The South Gauteng High Court yesterday imposed a 15-year
jail term on former police commissioner Jackie Selebi, the
most senior police official yet to be convicted of
corruption.
Selebi is out on bail as his legal team prepares to apply
for leave to appeal against the conviction and sentence. He
was found guilty of receiving money from Glenn Agliotti, a
convicted drug dealer, between 2004 and 2006. In return,
Agliotti received benefits from Selebi, including the
attendance of meetings that Agliotti organised.
Legislation prescribes minimum sentences of 15 years in jail
for corruption by a public official, unless there are
substantial and compelling reasons for a lesser penalty.
Judge Meyer Joffe yesterday found there were no substantial
and compelling circumstances to justify granting a lesser
sentence to Selebi. “Fifteen years is an appropriate
sentence. It is not disproportionate to the crime,” Judge
Joffe said.
He said that at no stage had Selebi shown remorse . Instead,
he had lied and fabricated evidence before the court.

- [Data provided]:
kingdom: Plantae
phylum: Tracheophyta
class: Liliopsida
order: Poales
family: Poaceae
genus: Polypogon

- [Problems]:
[1] Using the report on Jackie Selebi's sentencing, decide whether each statement agrees with it: (a) Selebi was found to have received money from Glenn Agliotti between 2004 and 2006; (b) Judge Joffe found substantial and compelling reasons for a lesser sentence; (c) Selebi is in jail while his appeal is prepared. Answer yes or no for each and quote the words that decide it.
[2] Print the part of the report on Jackie Selebi's sentencing that begins at the words "Selebi is out" and stops after the words "that Agliotti organised.".

- [In response]:
[1]
(a) Yes: "He was found guilty of receiving money from Glenn Agliotti, a convicted drug dealer, between 2004 and 2006."
(b) No: "Judge Meyer Joffe yesterday found there were no substantial and compelling circumstances to justify granting a lesser sentence to Selebi."
(c) No: "Selebi is out on bail as his legal team prepares to apply for leave to appeal against the conviction and sentence."

[2]
Selebi is out on bail as his legal team prepares to apply
for leave to appeal against the conviction and sentence. He
was found guilty of receiving money from Glenn Agliotti, a
convicted drug dealer, between 2004 and 2006. In return,
Agliotti received benefits from Selebi, including the
attendance of meetings that Agliotti organised.